今朝は、近所の商工会議所に行き、個人事業の開業に関するノウハウをいろいろと聞きに行ってきました。
ひとまず、サラリーマンを辞めた方の場合は、年金や国民健康保険などの各種変更手続きと合わせ、個人事業主としての届け出書類も、来年の確定申告の前まで(年内)には行っておく必要があります。
個人事業主となった場合は、青色申告でしてもいいし、もちろん白色申告のままでも構いません。(白色なら複式帳簿を作る必要もナシ、税務署のチェックが青色よりはあまり入らないのがメリット)
ただ、いずれ法人化を目指すだとか、家族や知人等を専従者として形式上にも雇ったり、給与等や備品購入や事務費、交際費等を必要経費にするなどの事業メリットで考えると、青色にするというのもメリットとしては、確かにあります。(そのかわり税務署にきちんと収支を見られます・・・)

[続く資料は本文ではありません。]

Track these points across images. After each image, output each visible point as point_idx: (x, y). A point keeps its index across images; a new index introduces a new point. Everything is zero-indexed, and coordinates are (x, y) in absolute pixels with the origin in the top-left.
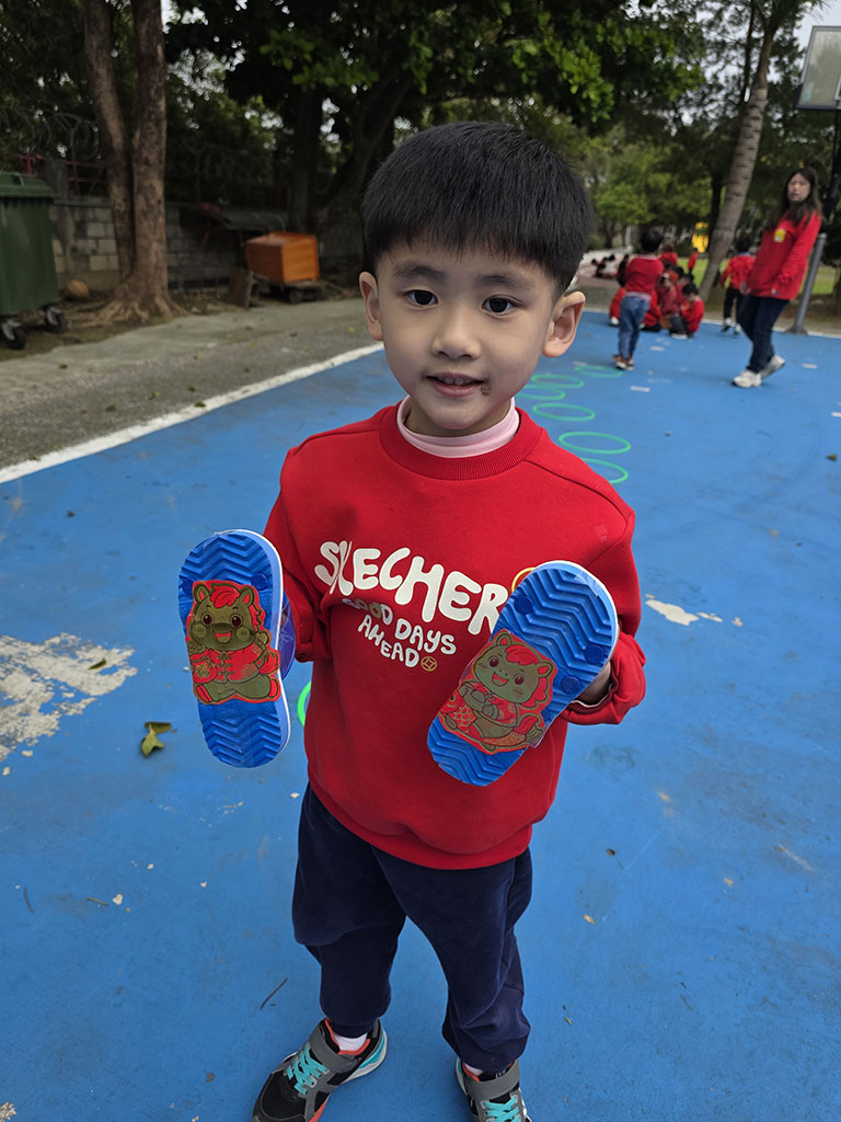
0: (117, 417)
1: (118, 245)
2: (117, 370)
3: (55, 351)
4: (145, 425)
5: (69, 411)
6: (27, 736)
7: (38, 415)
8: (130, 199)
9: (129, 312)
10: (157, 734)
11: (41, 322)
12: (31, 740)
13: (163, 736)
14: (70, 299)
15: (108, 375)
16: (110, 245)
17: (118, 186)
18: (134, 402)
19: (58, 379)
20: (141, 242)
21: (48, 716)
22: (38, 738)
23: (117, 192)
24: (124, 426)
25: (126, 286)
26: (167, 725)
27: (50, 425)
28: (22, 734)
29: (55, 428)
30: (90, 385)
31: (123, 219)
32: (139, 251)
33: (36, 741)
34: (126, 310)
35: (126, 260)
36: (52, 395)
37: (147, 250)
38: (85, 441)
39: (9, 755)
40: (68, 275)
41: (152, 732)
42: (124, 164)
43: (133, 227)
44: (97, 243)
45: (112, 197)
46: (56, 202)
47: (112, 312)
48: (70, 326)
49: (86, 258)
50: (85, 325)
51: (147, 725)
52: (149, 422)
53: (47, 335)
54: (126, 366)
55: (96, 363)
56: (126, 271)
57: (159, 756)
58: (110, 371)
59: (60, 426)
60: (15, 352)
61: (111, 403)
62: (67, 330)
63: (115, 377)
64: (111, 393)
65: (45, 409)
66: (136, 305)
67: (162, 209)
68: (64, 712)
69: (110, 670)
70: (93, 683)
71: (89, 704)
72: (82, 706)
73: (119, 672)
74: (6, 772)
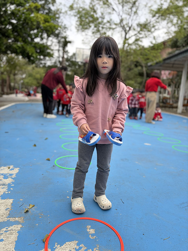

請求書や領収書など、税務署にきっちり収支を報告しないといけないのが、若干のデメリットかもしれません。また、それなりの収入規模や利益が出ていないと、手間がかかる割に、減税メリットも薄いのが欠点です。
白色のメリットとして言えるのは、請求書や領収書のようなものが申告時に完璧に貼り付いてなくても、申告は大体は受け付けてくれます。
中には個人で使った経費なのか、事業として使った経費なのか、あいまいそうな人もいるようですが、なにせ白色の方は年金受給者などが激増しており、その数が多過ぎて、全ての領収書の類を税務署が一つ一つつぶさに会計書類を把握しきれません。
ギリシャみたいな国を例に出すのは適切ではないかもしれませんが、彼の国は収支報告なんてまるでやっていないような個人事業主がほとんどです。いかに税務署に収支を見られない様にして自分のビジネスをうまく秘密裡に展開するかに人生を懸けている人もいるくらいなのです。(=脱税天国)
もちろん日本国内でも、「税理士は税務署の手先だ!」とのたまい、「事業の収支や会計など、自分の内側で処理を済ませるものであり、税理士や税務署などに明からさまに見せるべきものではない」というちょっと変わった考え方を言う人もいます。
それは国の特別会計を例に出せば分かりますが、一般会計は表に明示されていても、特別会計はきちんと明示されていないことが多いですよね。
特に「重要な収支」というのは「あまり表に出さない」というのも、国の特別会計を見ればすぐ分かります。(裏帳簿)
また、複式簿記などの記帳も個人ではやや面倒で、会計処理を税理士に任せるということまですると、減税分と必要経費で相殺されてしまう面もありますね。(決算期だけ税理士に任せるという方法もありますが)
もっとも国の特別会計でも、複式簿記などは採用していません。それを公にしたら、どこに資産があるのか国民に明確になり、それを売っ払え!などと消費増税議論に多大な影響を与えてしまうからです。
と、それはともかくとして、純・利益が年1000万円を超える辺りになれば、個人事業主でも法人化をしていくのがメリットがあるということです。
まずは2~3年ぐらい、青色申告で経験を積んでみて、今後の税制改正や法人税減税などの措置が取られた場合には、減税メリットが大きければ法人化するというのも、一般的で現実的かもしれません。
今後に事業拡大のために、各種公庫や信用金庫、商工中金など、事業融資を利用しようという場合に、まず青色からでも2~3年着実に利益を上げて、事業継続性が高いことを証明しておけば、その後の事業相談の応用もやりやすくなるでしょう。
ただし、個人的な会計処理でとどめたいという意図により、敢えて白色申告で進めるという方法も考えられますので、この方式でいく場合には、事業拡大は融資よりも自己資金で押し進めていくことになるでしょう。(もちろん後から法人や青色にするのでも可能でしょうが)
よく「株式会社を上場するか、上場しないか」という資金調達の議論にも似ています。しかし、公や市場に収支を回すとなれば、コンプライアンス遵守になるのは当然であり、会計や決算処理を税理士に厳重チェックの上で、きっちりとやらないと、税務署からお咎めが来るかもしれません。